### Bagian Dokumen
==========

Harga di Tingkat Konsumen Tinggi, Kemendag Kaji Penyesuaian Harga Minyakita


Kementerian Perdagangan sedang mengkaji penyesuaian aturan harga eceran tertinggi minyak goreng MinyaKita. Keputusan Menteri Perdagangan Nomor 1028 Tahun 2024 menetapkan angka HET-nya di tingkat konsumen Rp 15.700 per liter.
"Setelah Lebaran 2025, kami intens membahas kebijakan-kebijakan MinyaKita dengan produsen dan distributor. Bukan hanya soal kenaikan harga, tapi apakah HET-nya naik, turun, atau tidak berubah," kata Direktur Jenderal Perdagangan Dalam Negeri Kemendag Iqbal Shoffan Shofwan di kantornya, Jakarta, Rabu (4/6).
Meskipun belum menentukan arah harga, Iqbal memastikan pemerintah akan memangkas rantai distribusi MinyaKita di pasar. Jumlah rantai distribusinya saat ini tidak sesuai dengan Kepmendag Nomor 1028 Tahun 2024.
Seharusnya, jumlah rantai distribusi minyak goreng kemasan rakyat itu hanya tiga tingkat, yaitu distributor lini 1 (D1), distributor lini 2 (D2), dan pengecer. "Kami menemukan di lapangan tingkat distribusinya tidak terbatas di tiga tingkat itu. Ini yang berusaha kami pangkas," ujarnya.

==========

### Data yang Diekstrak

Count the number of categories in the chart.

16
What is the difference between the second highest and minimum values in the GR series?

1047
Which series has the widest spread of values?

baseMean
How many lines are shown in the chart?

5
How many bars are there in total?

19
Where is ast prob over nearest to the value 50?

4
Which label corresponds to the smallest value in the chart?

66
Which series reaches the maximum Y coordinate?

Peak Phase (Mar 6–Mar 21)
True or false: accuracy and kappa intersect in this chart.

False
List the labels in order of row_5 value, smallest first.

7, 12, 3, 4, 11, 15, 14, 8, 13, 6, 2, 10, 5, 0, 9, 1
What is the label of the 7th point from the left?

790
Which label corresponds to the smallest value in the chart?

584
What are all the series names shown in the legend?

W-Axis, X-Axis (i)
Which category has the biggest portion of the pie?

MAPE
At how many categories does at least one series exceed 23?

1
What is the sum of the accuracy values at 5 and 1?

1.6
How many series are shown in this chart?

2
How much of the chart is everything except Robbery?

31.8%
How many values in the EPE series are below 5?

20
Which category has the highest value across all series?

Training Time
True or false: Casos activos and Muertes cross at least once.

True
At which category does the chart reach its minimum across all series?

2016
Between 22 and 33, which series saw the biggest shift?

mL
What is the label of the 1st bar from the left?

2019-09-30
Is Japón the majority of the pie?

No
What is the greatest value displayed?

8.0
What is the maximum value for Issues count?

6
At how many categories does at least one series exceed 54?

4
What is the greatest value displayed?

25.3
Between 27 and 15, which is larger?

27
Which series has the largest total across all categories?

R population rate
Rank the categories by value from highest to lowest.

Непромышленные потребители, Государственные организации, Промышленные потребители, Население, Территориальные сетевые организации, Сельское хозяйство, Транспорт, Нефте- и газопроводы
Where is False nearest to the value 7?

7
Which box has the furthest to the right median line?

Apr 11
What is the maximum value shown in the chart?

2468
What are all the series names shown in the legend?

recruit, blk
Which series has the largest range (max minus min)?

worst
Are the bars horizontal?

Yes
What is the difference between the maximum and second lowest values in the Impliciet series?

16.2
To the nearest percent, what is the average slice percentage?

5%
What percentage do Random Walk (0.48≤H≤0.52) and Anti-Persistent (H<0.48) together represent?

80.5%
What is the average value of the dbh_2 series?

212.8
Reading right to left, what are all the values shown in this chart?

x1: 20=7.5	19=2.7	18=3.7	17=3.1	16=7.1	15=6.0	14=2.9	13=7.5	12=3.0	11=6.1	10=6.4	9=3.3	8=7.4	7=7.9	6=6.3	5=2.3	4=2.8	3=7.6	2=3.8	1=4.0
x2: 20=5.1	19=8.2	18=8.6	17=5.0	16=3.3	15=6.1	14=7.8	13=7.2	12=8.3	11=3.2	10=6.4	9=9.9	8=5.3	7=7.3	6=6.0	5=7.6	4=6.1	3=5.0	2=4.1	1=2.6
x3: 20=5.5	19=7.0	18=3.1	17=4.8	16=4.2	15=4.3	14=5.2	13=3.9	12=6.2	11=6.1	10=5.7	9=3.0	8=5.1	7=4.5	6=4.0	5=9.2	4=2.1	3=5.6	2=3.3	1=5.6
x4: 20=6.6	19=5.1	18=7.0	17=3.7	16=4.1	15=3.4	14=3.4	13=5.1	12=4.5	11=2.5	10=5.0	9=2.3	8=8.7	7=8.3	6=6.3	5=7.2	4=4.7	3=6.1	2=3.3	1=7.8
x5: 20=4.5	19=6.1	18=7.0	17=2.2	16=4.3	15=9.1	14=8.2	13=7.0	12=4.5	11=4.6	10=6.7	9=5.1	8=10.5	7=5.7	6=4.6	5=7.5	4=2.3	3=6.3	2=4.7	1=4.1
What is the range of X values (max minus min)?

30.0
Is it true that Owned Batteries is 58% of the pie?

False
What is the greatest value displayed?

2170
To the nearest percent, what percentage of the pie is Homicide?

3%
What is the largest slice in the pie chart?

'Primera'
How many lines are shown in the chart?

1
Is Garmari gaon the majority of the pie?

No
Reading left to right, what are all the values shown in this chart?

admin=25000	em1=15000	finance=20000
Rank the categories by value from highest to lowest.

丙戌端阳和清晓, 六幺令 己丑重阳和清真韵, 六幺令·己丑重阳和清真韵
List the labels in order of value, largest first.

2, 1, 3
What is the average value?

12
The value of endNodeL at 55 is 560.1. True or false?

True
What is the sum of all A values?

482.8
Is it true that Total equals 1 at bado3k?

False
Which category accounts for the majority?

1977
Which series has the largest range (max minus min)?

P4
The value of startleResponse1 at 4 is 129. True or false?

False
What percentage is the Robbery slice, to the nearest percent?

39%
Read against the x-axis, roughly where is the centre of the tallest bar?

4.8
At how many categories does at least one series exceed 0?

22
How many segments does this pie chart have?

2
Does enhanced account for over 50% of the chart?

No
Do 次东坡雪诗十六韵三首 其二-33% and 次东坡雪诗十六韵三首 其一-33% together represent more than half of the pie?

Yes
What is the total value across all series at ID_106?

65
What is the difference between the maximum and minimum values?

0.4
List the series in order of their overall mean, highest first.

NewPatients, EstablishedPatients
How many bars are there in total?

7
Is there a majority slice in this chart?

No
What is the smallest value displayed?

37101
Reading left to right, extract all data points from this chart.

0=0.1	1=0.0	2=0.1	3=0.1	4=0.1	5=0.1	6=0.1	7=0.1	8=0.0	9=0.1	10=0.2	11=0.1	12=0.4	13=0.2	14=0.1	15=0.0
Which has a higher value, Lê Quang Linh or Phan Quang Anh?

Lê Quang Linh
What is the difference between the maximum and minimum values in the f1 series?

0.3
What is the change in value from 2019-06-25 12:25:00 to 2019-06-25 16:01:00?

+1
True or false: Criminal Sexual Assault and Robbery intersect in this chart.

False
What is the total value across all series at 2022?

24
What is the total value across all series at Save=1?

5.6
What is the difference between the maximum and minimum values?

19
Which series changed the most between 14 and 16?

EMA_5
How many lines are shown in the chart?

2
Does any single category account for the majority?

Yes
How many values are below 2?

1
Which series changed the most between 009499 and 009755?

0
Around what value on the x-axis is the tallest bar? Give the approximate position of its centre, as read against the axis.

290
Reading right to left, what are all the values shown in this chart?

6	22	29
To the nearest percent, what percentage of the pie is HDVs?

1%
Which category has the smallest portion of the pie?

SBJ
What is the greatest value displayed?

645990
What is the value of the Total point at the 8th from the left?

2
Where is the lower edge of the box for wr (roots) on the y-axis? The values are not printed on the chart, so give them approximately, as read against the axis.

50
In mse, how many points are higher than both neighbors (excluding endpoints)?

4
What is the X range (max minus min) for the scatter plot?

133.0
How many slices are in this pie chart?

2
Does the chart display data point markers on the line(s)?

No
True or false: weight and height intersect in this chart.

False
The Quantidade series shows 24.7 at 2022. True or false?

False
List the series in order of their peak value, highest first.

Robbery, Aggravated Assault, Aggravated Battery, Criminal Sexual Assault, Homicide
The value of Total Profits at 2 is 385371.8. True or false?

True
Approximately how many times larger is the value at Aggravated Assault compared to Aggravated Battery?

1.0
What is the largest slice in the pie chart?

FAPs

==========

### Petunjuk Latihan
Tuliskan kembali tanpa perubahan bagian teks tentang harga MinyaKita yang dimulai dari "Harga di Tingkat" dan berlanjut hingga "15.700 per liter.".

### Hasil Latihan
Harga di Tingkat Konsumen Tinggi, Kemendag Kaji Penyesuaian Harga Minyakita


Kementerian Perdagangan sedang mengkaji penyesuaian aturan harga eceran tertinggi minyak goreng MinyaKita. Keputusan Menteri Perdagangan Nomor 1028 Tahun 2024 menetapkan angka HET-nya di tingkat konsumen Rp 15.700 per liter.